Примчавшись на двор, пан Юрий без заминки повторил отцу свое видение, усилив его искренней дрожью голоса, поскольку боялся, что Эвка уже идет по дороге, разматывая от места злодейства широкую кровавую нить. Отец, как прежде Стась Решка, испытал длительную онемелость и еще горькую родительскую боль при очевидном божедомстве любимого сына, тем более ужасающем, что случилось оно без малейшей подготовки и повода — в один миг. Обретя речь, пан Адам кинулся увещевать сына разумными доводами против похожего на бегство отъезда. Можно и через месяц поехать, говорил он, война десять лет тянется — что за месяц решится?
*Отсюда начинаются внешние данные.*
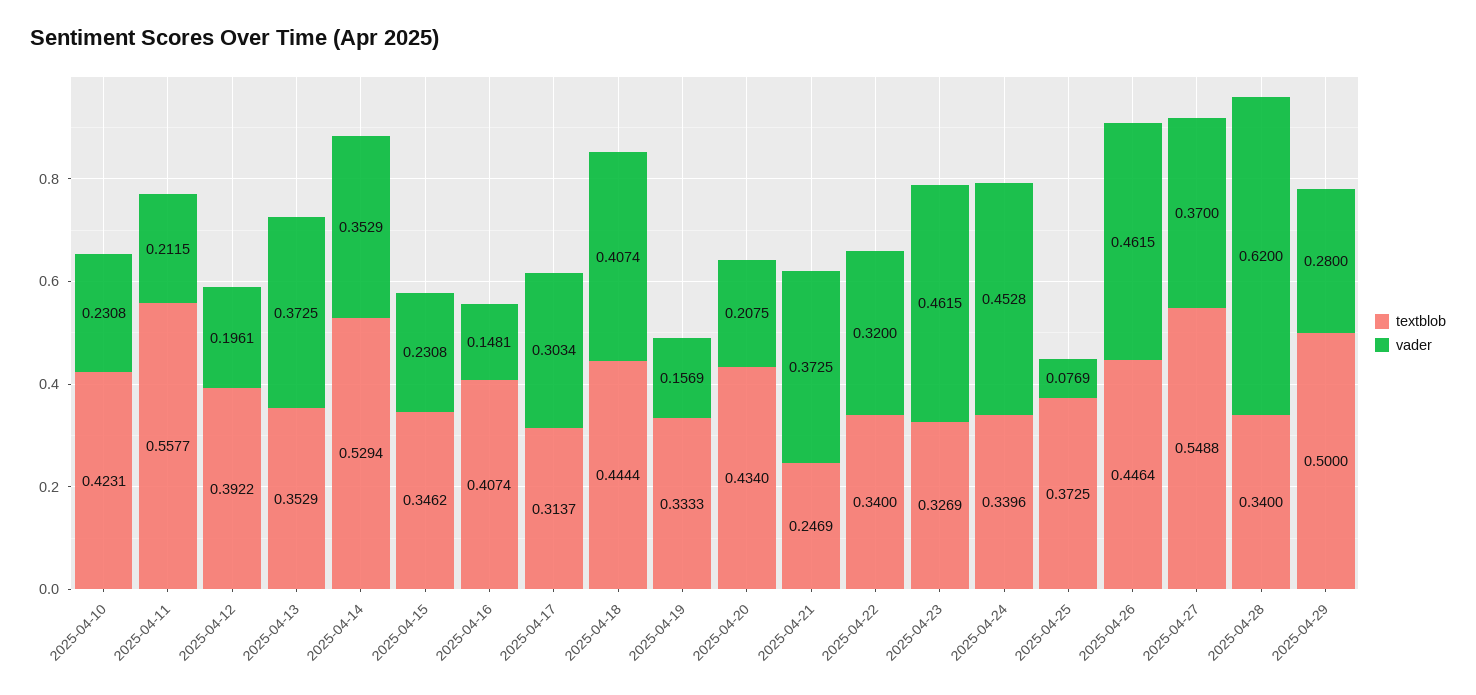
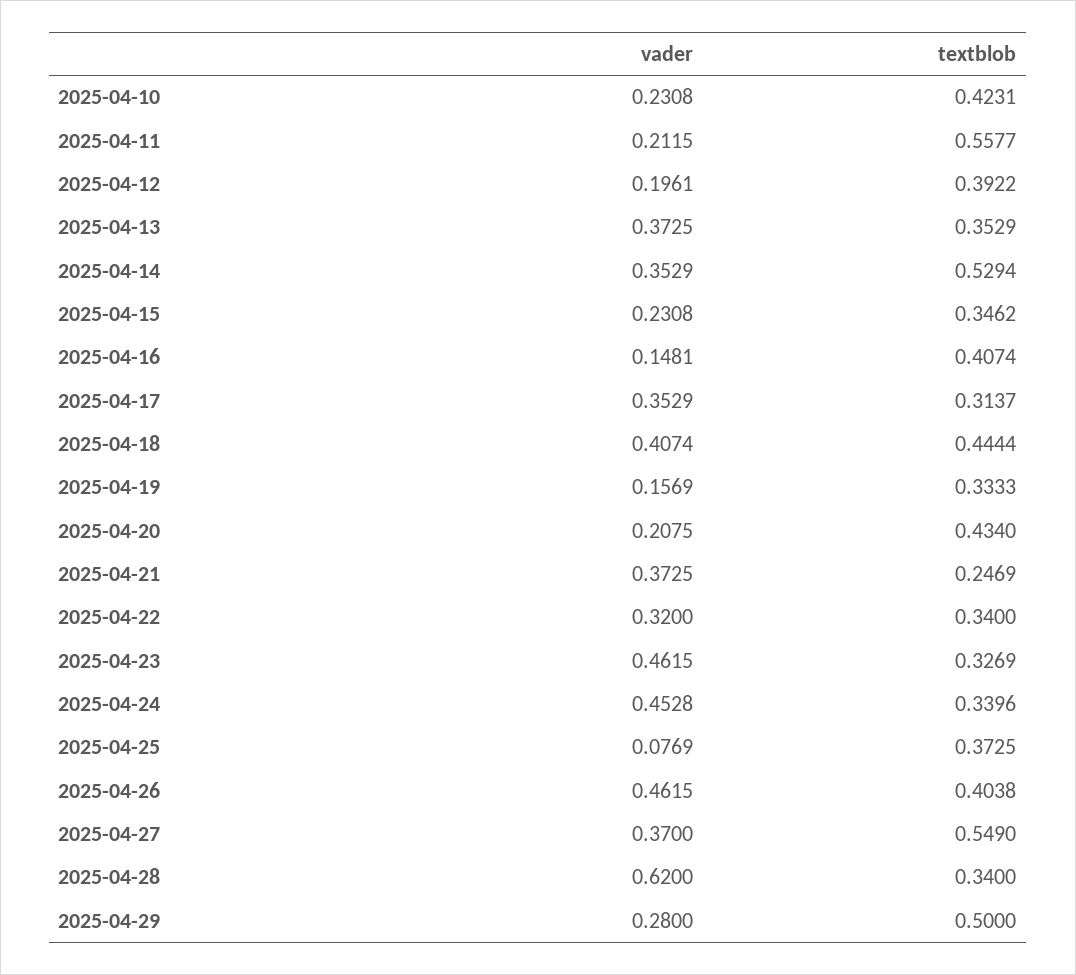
  {
    "textblob": {
      "2025-04-10": 0.4231,
      "2025-04-11": 0.5577,
      "2025-04-12": 0.3922,
      "2025-04-13": 0.3529,
      "2025-04-14": 0.5294,
      "2025-04-15": 0.3462,
      "2025-04-16": 0.4074,
      "2025-04-17": 0.3137,
      "2025-04-18": 0.4444,
      "2025-04-19": 0.3333,
      "2025-04-20": 0.434,
      "2025-04-21": 0.2469,
      "2025-04-22": 0.34,
      "2025-04-23": 0.3269,
      "2025-04-24": 0.3396,
      "2025-04-25": 0.3725,
-     "2025-04-26": 0.4464,
+     "2025-04-26": 0.4038,
-     "2025-04-27": 0.5488,
+     "2025-04-27": 0.549,
      "2025-04-28": 0.34,
      "2025-04-29": 0.5
    },
    "vader": {
      "2025-04-10": 0.2308,
      "2025-04-11": 0.2115,
      "2025-04-12": 0.1961,
      "2025-04-13": 0.3725,
      "2025-04-14": 0.3529,
      "2025-04-15": 0.2308,
      "2025-04-16": 0.1481,
-     "2025-04-17": 0.3034,
+     "2025-04-17": 0.3529,
      "2025-04-18": 0.4074,
      "2025-04-19": 0.1569,
      "2025-04-20": 0.2075,
      "2025-04-21": 0.3725,
      "2025-04-22": 0.32,
      "2025-04-23": 0.4615,
      "2025-04-24": 0.4528,
      "2025-04-25": 0.0769,
      "2025-04-26": 0.4615,
      "2025-04-27": 0.37,
      "2025-04-28": 0.62,
      "2025-04-29": 0.28
    }
  }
Не Грюнвальдская же битва на завтра назначена, чтобы прыгать в седло, не отбыв дома заслуженный отдых, не нагуляв новой силы, не нарадовав любящего отца… Но в ответ сыпались сумасбродные крики: "Панна небесная!.. Боевая хоругвь… Седло сгниет…" Тогда пан Адам снизил свой срок до недели, потом до трех дней, но и на ночь уже не желал задерживаться в родном доме воинственный безумец; спешно собирал он дорожные мешки. Не подействовала и угроза отцовским проклятьем, поскольку: "Панна небесная сказала мне — в полк. Она все простит, когда любимую родину на куски разрывают!" Не все, что так кричалось, было враньем, но стояло все на главной лжи; пан Юрий мучился и этой неправдой.